[narrative: loki] Who: Loki (narrative) What: Loki heads home. Where: Stark Tower, then Asgard. When: After the Valentine's wish goes into effect. Warnings/Rating: None.
Perhaps Loki's story could be painted, in simplistic terms, as that of a man who would be king. It was more than that - it had always been more than that. But tonight he had the chance to see his wish play itself out to the full, to see what it was like to walk in his brother's stead.
King at last, and all he could think of was how good it was knowing Thor was somewhere shunned, disliked, unloved, unwanted. It ran through his veins with cold exhiliration, bright and icy as starlight. Even being dropped inside his enemy's stronghold could not touch him now.
He did not know why the Avengers tower chose not to attack him or treat him as an intruder. Perhaps it was because he had now so fully occupied the space his brother left in the world. He walked out onto the balcony and called for the Bifrost, rather than for the absent Heimdall. He was bathed in light in a matter of moments. As easy as breathing, fast and bright, so unlike the dark and quiet tunnels he had found into the darkest parts of the kingdom. This was delivery, the righteous pathway home.
Home. As he walked untouched past the guards outside the entrance to the Bifrost, down the long stretch of the rainbow bridge, he pondered at that word. Asgard had stopped being home to him when his true parentage came to light. He had not wanted to acknowledge it then, but his statelessness had been hammered home when he drifted in the void. Any home he found, he knew he must forge for himself.
Now, as he walked onto the streets of Asgard, the citizens treated him with an open warmth that he received with a strange cold.

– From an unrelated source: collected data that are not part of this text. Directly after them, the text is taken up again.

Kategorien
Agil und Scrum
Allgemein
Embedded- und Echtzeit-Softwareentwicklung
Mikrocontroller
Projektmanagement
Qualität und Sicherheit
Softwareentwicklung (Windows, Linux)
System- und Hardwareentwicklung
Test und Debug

This should be what he always wanted. To feel the embrace of the people, to have their children follow him as he walked through the streets to the palace, without guard, on foot, carrying the staff of state like a prophet. He was the same - royally outfitted in gold, yes, but his face and his darkness had remained unchanged. Yet every person on the street thanked him, or tried to ply him with kind words and gifts. Crowds gave him respectful berth, but still watched as he went, open-mouthed and admiring. There walked the golden prince, loved for his wisdom, his sharp mind, his innate capacity for rule, his fairness. There walked the son of Odin best loved.
The air by the market smelled of baking bread and strong dye and spices, as it had when he was young. These long and winding streets and hard-laboring people were the same as those he had known when he called this place home, and now they worshiped him. The love in their eyes was earnest and true, respect for a true leader.
When he reached the palace, the guards parted before him, and the doors to the throne room opened without hesitation. This was his home, now, again. He was its ruler, as he always should have been. This was everything had had ever wanted when he was a boy, dreaming of being grown, wondering what kind of king he might make.
A short, sharp gesture sent courtiers scurrying out of the room, and guards shifting to stand outside the throne room's doors. Soon the room was empty, and he was alone.
He stood before the throne. The people practically licked the ground he walked on, as they always had for Thor. A bard in the square had been regaling a group of children with tales of Loki's exploits, his cunning as a young man. A woman had pressed her daughter against his side, a hopeful glint in her eye. So why then did he feel so cold? Why then did nothing stir him? Why did he not mount the stairs, and sit as king over the land that had been granted his?
Because nothing was so simple, not with him. Because his wishes had grown more complicated than to simply be as good as his brother was, be as loved. Because none of it had been earned - not with wickedness or trickery, not with cleverness, but with a child's wish to have everything, and there was no challenge here, no reality. Just a dream, conjured to tell him something. Teach him something.
Outside the door, he could hear the courtiers talking in hushed tones. Perhaps he mourns the madness of his brother yet. They have locked him in the dungeon, as deep as he might go.
For the first time since the wish was granted, Loki felt a flicker of satisfaction.